Stock Price, Market Condition, Halt Armstrong Plan
Lancaster, PA, March 3, 2008--Armstrong World Industries Inc. has quit shopping the company because the company's stock is undervalued and the housing and credit market conditions aren't conducive to a favorable deal.
CEO Michael D. Lockhart revealed the new strategy during a Friday morning conference. The company's fourth-quarter 2007 earnings soared to $19.6 million, or 34 cents a share, compared to $2.2 million, or 4 cents a share, a year earlier.
Armstrong has declared a special cash dividend of $4.50 per share payable on March 31 to shareholders of record on March 11.
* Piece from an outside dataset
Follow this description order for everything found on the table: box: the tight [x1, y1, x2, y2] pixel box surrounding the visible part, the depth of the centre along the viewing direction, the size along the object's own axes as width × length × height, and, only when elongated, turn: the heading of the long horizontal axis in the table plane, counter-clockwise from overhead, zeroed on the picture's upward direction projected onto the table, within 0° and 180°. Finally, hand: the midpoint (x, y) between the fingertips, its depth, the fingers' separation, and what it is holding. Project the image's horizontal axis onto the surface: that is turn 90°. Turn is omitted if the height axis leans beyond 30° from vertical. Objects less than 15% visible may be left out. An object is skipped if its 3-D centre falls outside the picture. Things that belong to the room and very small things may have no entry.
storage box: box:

That cash dividend represents a total payment of about $260 million. Lockhart said another $240 million in dividends would distributed this year if Armstrong's business performs as expected.
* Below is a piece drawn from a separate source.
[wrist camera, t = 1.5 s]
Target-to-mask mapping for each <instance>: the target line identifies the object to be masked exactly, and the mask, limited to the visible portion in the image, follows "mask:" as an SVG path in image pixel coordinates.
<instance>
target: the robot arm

"We've always said there is no reason to pile up cash if we don't see a strategic need for it," Lockhart said. "I think the only reason we're waffling a little bit about it is we're in a pretty uncertain world."
Armstrong's share price soared more than 11 percent Friday and closed up 8.7 percent at $36 per share on a day when the market dropped more than 315 points.
According to Armstrong's fourth-quarter earnings report, the wood-flooring division prospered, with profits rising to $14.1 million from $10.2 million on the strength of improved manufacturing productivity and a more profitable mix of products sold.
But like the cabinet-sales division, the resilient-flooring division fared worse in the quarter.
Resilient flooring posted a loss of $7.3 million, versus a profit of $300,000 in the 2006 quarter, due to a slump in Europe.